Three hours after we departed Pinos Island, we arrived at a new place, Ustupu Island. (Anchorage Fee US$15) There are two villages on this island: Ustupu and Ogobsucun. Ustupu Island is the most populated island in San Blas with around 10,000 people (Both Villages). Approaching the island, we saw lots of plastic trash floating on the water.
After seeing many islands, it is common to see piles of plastic bottles, old flip-flops, and Croc shoes (some fake) on shore or in the water. These days, where people live, everyone uses so many plastic bottles and packaged products. I am one of everyone. Seeing this much of garbage on beautiful islands and in the water, I keep telling myself to generate less garbage. I won’t live forever but with this trend, I am not sure how the future of all the beautiful islands and ocean will be.

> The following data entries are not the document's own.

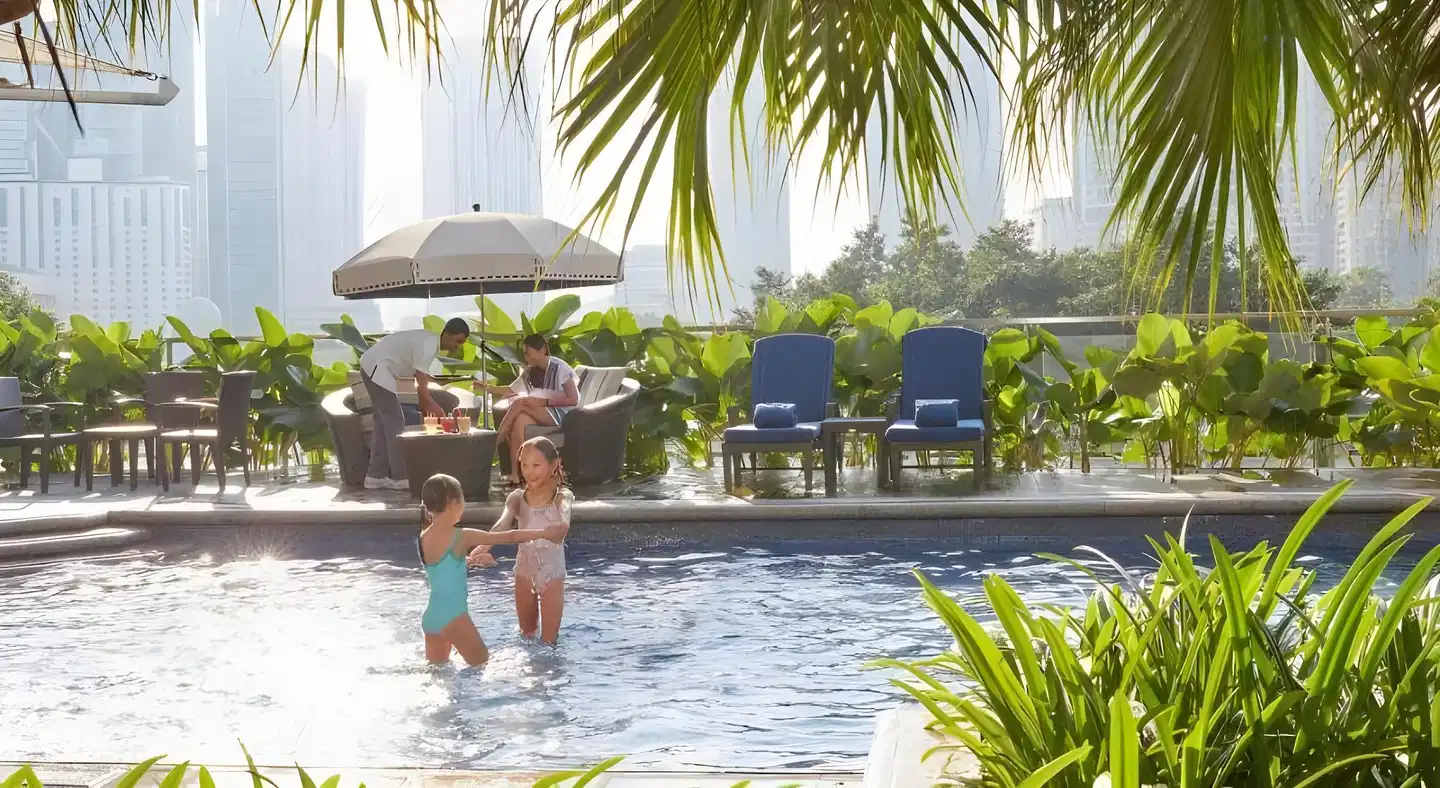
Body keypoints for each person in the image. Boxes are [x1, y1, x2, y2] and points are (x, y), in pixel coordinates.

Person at [416, 473, 566, 666]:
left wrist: (469, 561)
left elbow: (440, 568)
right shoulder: (461, 536)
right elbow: (509, 536)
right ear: (453, 502)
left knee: (439, 675)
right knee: (483, 667)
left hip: (431, 618)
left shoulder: (423, 536)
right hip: (453, 617)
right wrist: (544, 534)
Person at [468, 437, 571, 645]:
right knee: (527, 635)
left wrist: (559, 527)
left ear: (554, 465)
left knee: (549, 642)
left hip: (553, 573)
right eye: (524, 465)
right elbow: (502, 524)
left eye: (536, 465)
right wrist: (481, 547)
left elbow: (564, 522)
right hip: (524, 570)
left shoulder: (562, 496)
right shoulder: (516, 498)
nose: (529, 471)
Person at [359, 319, 470, 490]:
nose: (459, 346)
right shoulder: (428, 345)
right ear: (446, 334)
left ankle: (375, 476)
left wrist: (431, 403)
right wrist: (436, 409)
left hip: (373, 367)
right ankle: (400, 477)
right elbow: (422, 389)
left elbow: (421, 376)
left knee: (383, 424)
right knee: (395, 422)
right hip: (376, 369)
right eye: (458, 341)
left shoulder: (430, 342)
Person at [475, 334, 580, 486]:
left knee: (521, 403)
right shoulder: (531, 371)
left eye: (526, 352)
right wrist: (488, 387)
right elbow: (511, 389)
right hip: (541, 412)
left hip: (562, 415)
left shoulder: (560, 368)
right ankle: (516, 475)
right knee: (519, 422)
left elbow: (573, 399)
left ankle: (495, 441)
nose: (525, 356)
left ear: (541, 350)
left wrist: (545, 402)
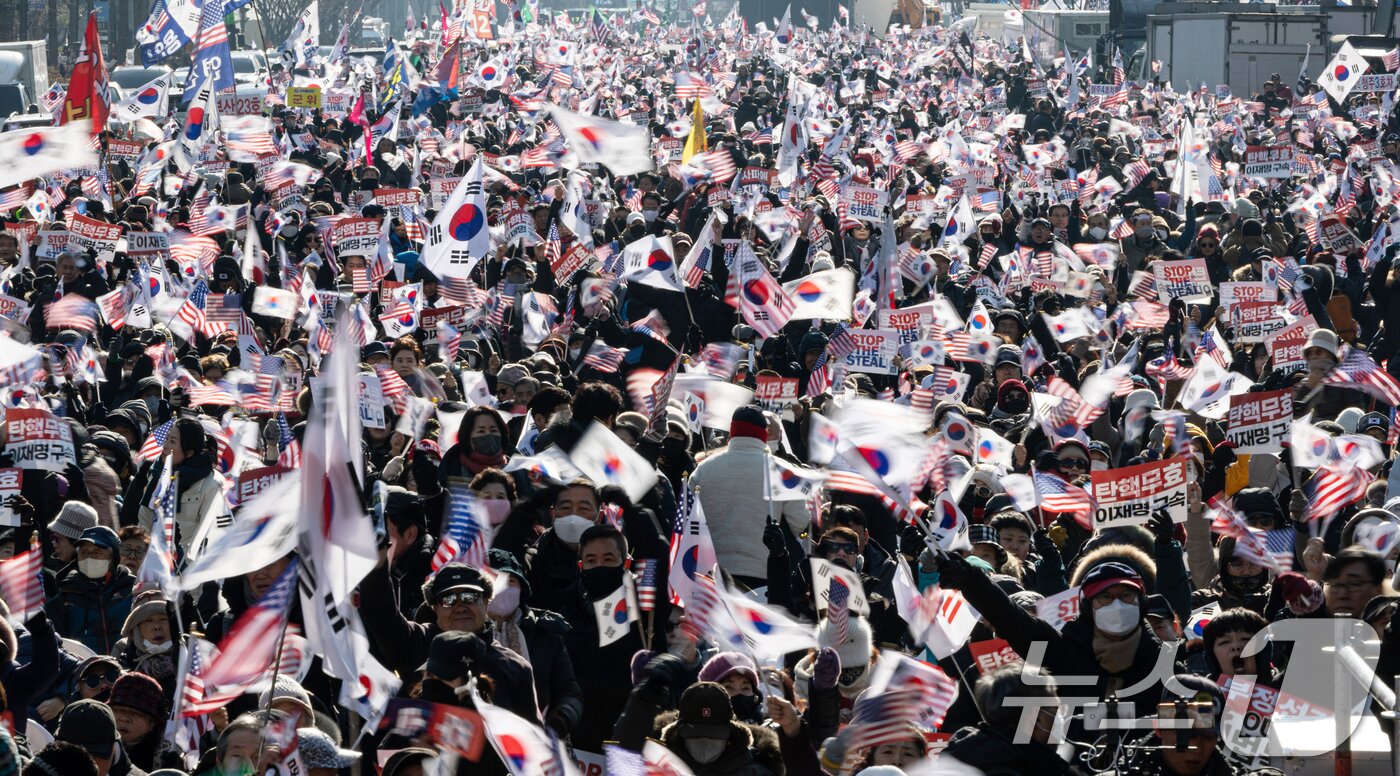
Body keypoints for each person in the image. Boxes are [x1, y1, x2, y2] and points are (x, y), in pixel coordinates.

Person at [689, 406, 811, 588]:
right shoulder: (782, 471)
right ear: (764, 433)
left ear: (732, 431)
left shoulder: (704, 469)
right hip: (763, 574)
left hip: (712, 573)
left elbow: (689, 520)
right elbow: (800, 524)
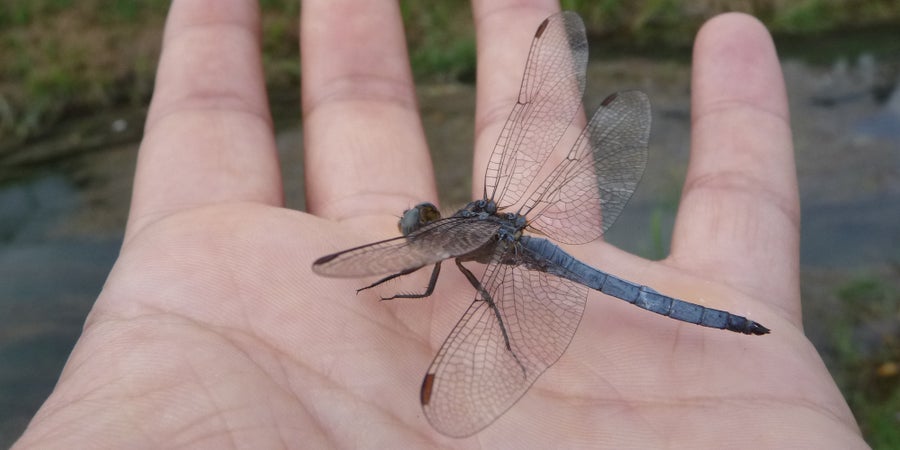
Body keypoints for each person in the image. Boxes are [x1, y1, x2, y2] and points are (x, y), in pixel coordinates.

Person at [15, 0, 867, 448]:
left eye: (423, 226)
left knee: (513, 306)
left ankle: (721, 324)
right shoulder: (477, 224)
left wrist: (398, 268)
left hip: (540, 259)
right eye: (425, 226)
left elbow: (424, 270)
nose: (422, 231)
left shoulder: (452, 245)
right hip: (526, 243)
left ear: (440, 227)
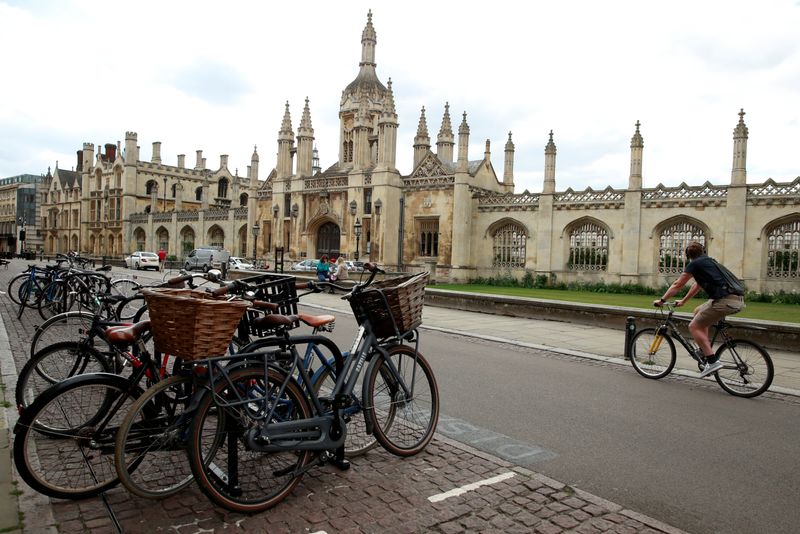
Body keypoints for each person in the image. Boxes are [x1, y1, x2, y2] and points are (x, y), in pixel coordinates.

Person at [653, 241, 745, 377]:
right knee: (697, 311)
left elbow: (678, 284)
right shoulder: (709, 262)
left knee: (694, 327)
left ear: (688, 255)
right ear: (703, 251)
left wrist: (662, 301)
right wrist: (683, 301)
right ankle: (705, 349)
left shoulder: (695, 264)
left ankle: (712, 361)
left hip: (725, 301)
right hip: (735, 300)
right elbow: (697, 285)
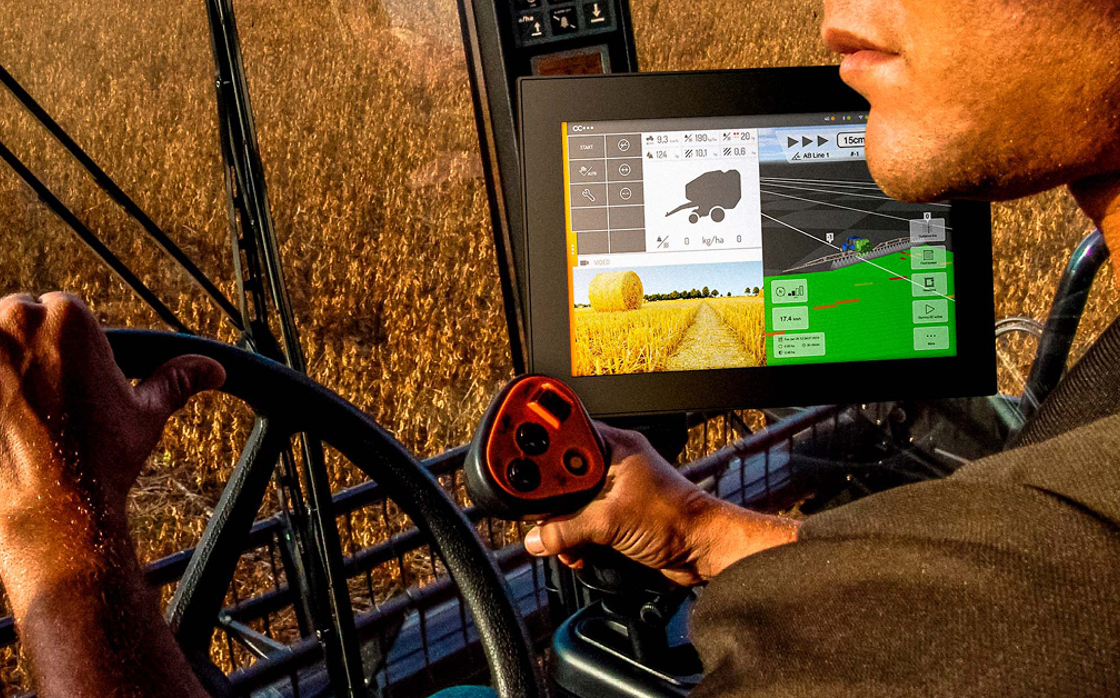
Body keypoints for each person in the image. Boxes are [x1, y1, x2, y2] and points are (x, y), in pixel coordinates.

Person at [1, 0, 1119, 696]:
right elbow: (964, 606)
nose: (833, 9)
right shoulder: (1065, 493)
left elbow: (984, 618)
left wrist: (67, 553)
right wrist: (702, 532)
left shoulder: (1037, 595)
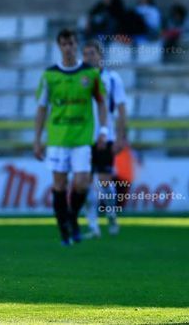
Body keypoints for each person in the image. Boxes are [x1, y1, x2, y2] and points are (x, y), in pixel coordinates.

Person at [33, 29, 108, 246]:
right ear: (59, 46)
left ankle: (72, 218)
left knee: (82, 184)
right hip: (57, 139)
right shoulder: (49, 75)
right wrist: (37, 139)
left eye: (71, 44)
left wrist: (103, 130)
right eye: (64, 44)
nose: (68, 48)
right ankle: (63, 229)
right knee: (60, 184)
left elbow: (102, 102)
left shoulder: (90, 74)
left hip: (82, 138)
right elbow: (41, 108)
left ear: (77, 46)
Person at [81, 40, 128, 238]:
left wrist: (120, 136)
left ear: (100, 56)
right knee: (83, 183)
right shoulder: (80, 79)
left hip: (105, 136)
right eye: (86, 54)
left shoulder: (113, 78)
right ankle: (93, 226)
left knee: (104, 183)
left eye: (92, 53)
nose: (89, 58)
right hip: (82, 138)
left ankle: (111, 213)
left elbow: (121, 108)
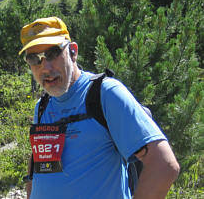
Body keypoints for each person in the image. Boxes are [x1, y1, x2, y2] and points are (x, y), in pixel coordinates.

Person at [19, 17, 179, 199]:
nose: (45, 67)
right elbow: (39, 164)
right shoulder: (43, 106)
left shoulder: (105, 94)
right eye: (34, 58)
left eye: (53, 53)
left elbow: (163, 166)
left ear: (73, 52)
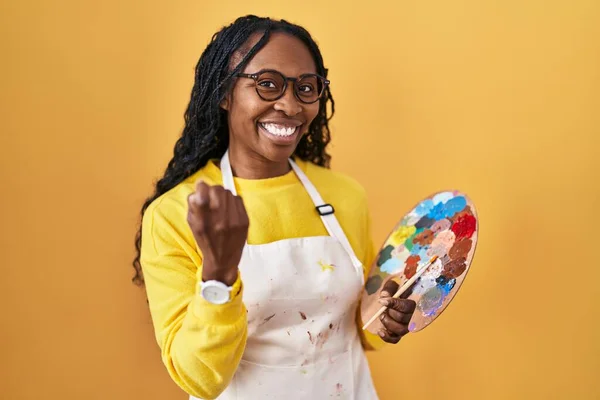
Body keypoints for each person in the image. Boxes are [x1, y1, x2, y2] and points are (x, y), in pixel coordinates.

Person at [133, 15, 416, 400]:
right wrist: (218, 272)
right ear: (224, 93)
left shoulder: (345, 195)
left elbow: (356, 324)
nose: (289, 105)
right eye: (267, 85)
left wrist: (384, 319)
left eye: (305, 88)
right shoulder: (176, 213)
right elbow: (199, 378)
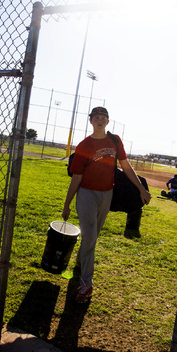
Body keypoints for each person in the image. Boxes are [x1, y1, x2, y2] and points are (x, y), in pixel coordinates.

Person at [63, 107, 151, 303]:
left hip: (107, 194)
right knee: (90, 235)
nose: (100, 120)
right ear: (91, 121)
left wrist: (141, 189)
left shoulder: (115, 140)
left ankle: (79, 263)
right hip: (86, 194)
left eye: (103, 118)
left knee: (92, 236)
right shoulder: (84, 145)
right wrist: (67, 204)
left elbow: (126, 166)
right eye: (96, 118)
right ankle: (86, 284)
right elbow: (76, 177)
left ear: (108, 122)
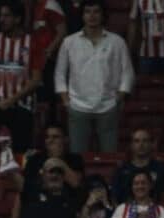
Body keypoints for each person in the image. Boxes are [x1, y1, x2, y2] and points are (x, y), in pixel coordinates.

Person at [54, 0, 134, 153]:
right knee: (78, 156)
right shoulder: (69, 42)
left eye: (96, 11)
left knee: (109, 155)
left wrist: (120, 96)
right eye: (88, 12)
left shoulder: (117, 42)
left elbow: (128, 72)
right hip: (77, 106)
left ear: (103, 15)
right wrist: (66, 101)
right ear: (82, 15)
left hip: (108, 106)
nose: (92, 16)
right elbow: (59, 73)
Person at [0, 0, 43, 153]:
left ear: (18, 19)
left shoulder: (33, 42)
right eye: (1, 15)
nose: (1, 19)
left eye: (7, 16)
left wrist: (11, 100)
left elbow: (36, 80)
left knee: (20, 153)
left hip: (23, 108)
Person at [110, 128, 164, 207]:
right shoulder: (121, 170)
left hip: (156, 215)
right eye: (137, 141)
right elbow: (114, 198)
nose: (141, 145)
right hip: (127, 215)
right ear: (131, 145)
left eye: (145, 141)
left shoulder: (163, 168)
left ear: (151, 144)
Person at [19, 123, 83, 204]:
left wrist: (57, 160)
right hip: (39, 205)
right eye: (47, 137)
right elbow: (24, 190)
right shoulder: (34, 160)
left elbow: (76, 183)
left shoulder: (75, 159)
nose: (50, 140)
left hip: (66, 206)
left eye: (55, 137)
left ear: (66, 140)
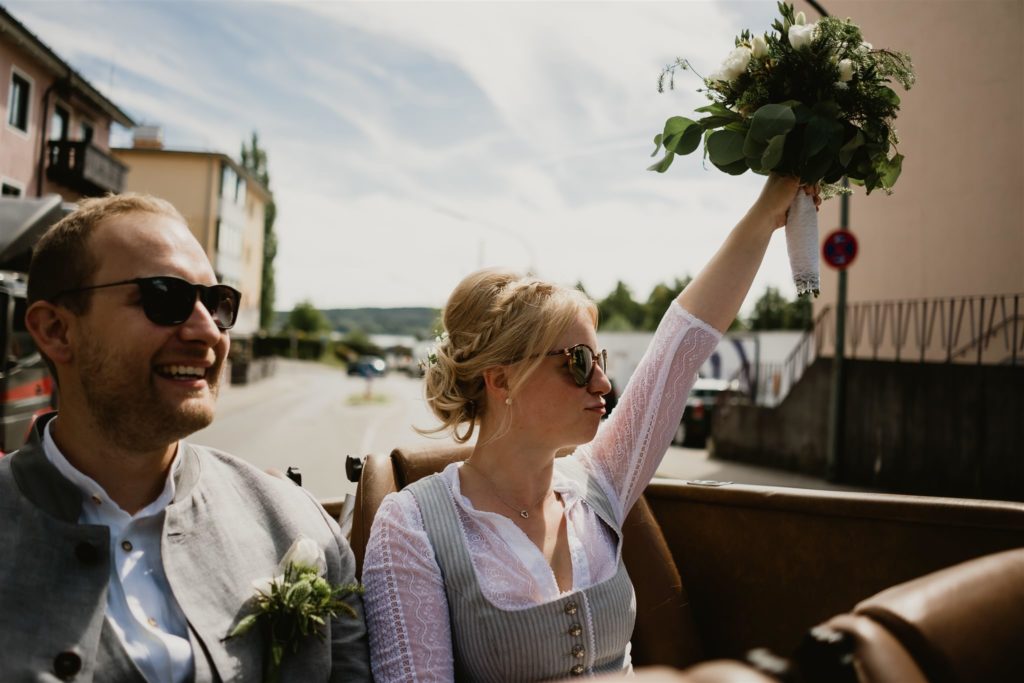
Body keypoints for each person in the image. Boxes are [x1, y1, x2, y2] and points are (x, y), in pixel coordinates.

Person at [362, 175, 819, 680]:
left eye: (598, 359)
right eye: (577, 362)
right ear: (501, 379)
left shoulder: (597, 484)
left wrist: (767, 211)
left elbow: (682, 344)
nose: (602, 382)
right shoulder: (411, 526)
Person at [1, 194, 370, 681]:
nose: (207, 331)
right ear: (56, 330)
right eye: (164, 297)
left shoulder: (295, 524)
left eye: (218, 303)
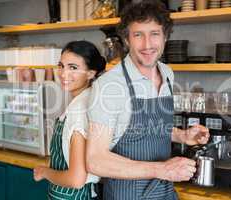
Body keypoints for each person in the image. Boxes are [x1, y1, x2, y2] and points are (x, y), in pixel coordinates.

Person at [86, 1, 210, 200]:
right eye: (138, 35)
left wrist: (182, 136)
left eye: (154, 34)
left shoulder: (167, 73)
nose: (147, 44)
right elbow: (95, 160)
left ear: (165, 37)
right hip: (126, 195)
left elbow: (149, 128)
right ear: (126, 40)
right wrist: (161, 169)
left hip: (164, 191)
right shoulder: (109, 86)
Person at [33, 40, 106, 200]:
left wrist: (44, 172)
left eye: (73, 67)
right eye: (61, 66)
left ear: (90, 73)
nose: (63, 74)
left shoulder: (78, 112)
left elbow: (76, 179)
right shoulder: (84, 101)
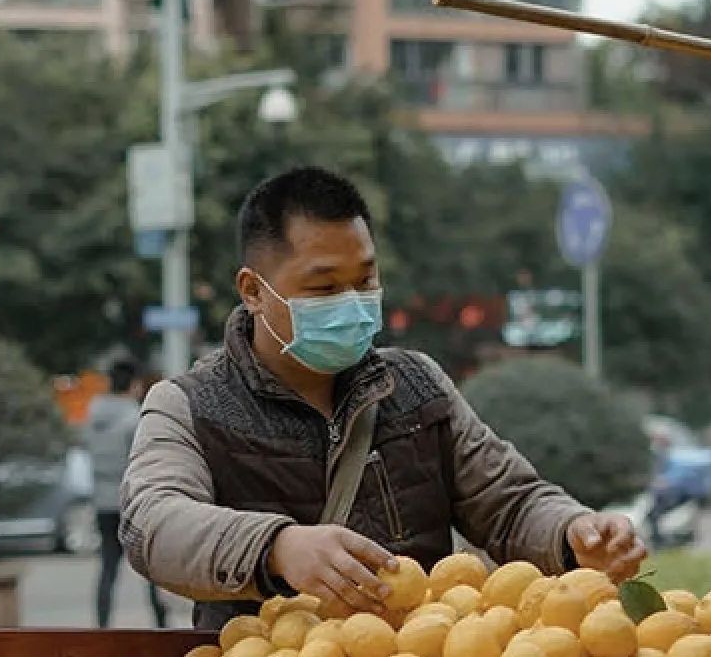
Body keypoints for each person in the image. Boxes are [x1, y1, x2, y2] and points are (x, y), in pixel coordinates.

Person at [120, 166, 644, 629]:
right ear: (254, 290)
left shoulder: (418, 385)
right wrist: (277, 546)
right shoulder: (188, 405)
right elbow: (153, 523)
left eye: (365, 279)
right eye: (324, 289)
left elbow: (509, 504)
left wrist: (573, 531)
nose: (351, 303)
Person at [86, 359, 167, 629]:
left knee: (108, 567)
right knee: (152, 568)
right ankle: (161, 623)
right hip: (133, 503)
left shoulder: (93, 416)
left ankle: (101, 624)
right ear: (134, 385)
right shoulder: (136, 417)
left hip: (102, 502)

Once we anchored, I went inside the boat to check our cats. John asked me come outside quick. He saw a villager take his canoe out to middle of the bay and dump all his garbage into water, just like tossing the garbage in the dumpster. There are no dumpsters on the island. For them, water is the dumpster. Walking in the village, we saw a girl take out a bucket and dump all the garbage in front of her water front hut. We thought at first, she dumped only bio-degradable garbage but it included baby diapers, razor blades, plastic bottles, and etc. What else can they do with it? There is no garbage man in the island… Why not burn it all? But that would cost gasoline to start the fire, a central location, a fire person, and etc.
Walking in town, some people spoke to us in English and showed us a small Guna museum. An artist showed his paintings. I pointed out that some woman on his paintings look like Chinese. He showed slanted eyes so we laughed. They were very proud that their most spiritual leader was born on this island and buried on a nearby island. According to a local person, Nele Kantule fought for revolution in 1925 to keep the Guna Yala. It is the 90th anniversary this year. We saw lots of the symbols of the revolution in town. Somehow, the symbol is same as the Buddhist symbol in Korea which is the other direction of Nazi symbol.
After asking some people, I was able to get a Panamanian simcard (4G Digicel) from a thatched-roof hut. When I visited the hut to buy a simcard, they were cooking lots of fish inside the hut. A lady brought me a simcard (US$1) and two US$5 refill cards (US$ 5.25/each). Activation instructions were written in Spanish. I managed to make it work. My activation is good up to 15 days with US$9.99. However, I am not sure what island I can have the internet connection on after here. The speed was too slow to check other than emails. The best time to use the internet is when everyone sleeps such as 2am or 4am. During daytime, I kept losing the connection. In the evening, I didn’t even get any connection. It is a 4G simcard but with maybe 2G speed when I have a connection. It seems the transmitter in the village can handle only 2G speed. It makes sense that it is too expensive to bring new technology to island.
***We wanted to visit the nearby river, Sugandi River by dinghy. There was a warning sign saying we needed to get permission from the village chief. We were directed by one village (Ustupu) to another village (Ogobsucun) to get the permission. The chief from Ogobsucun asked us pay for anchorage fee even though we paid to Ustupu village. We decided not to visit the river.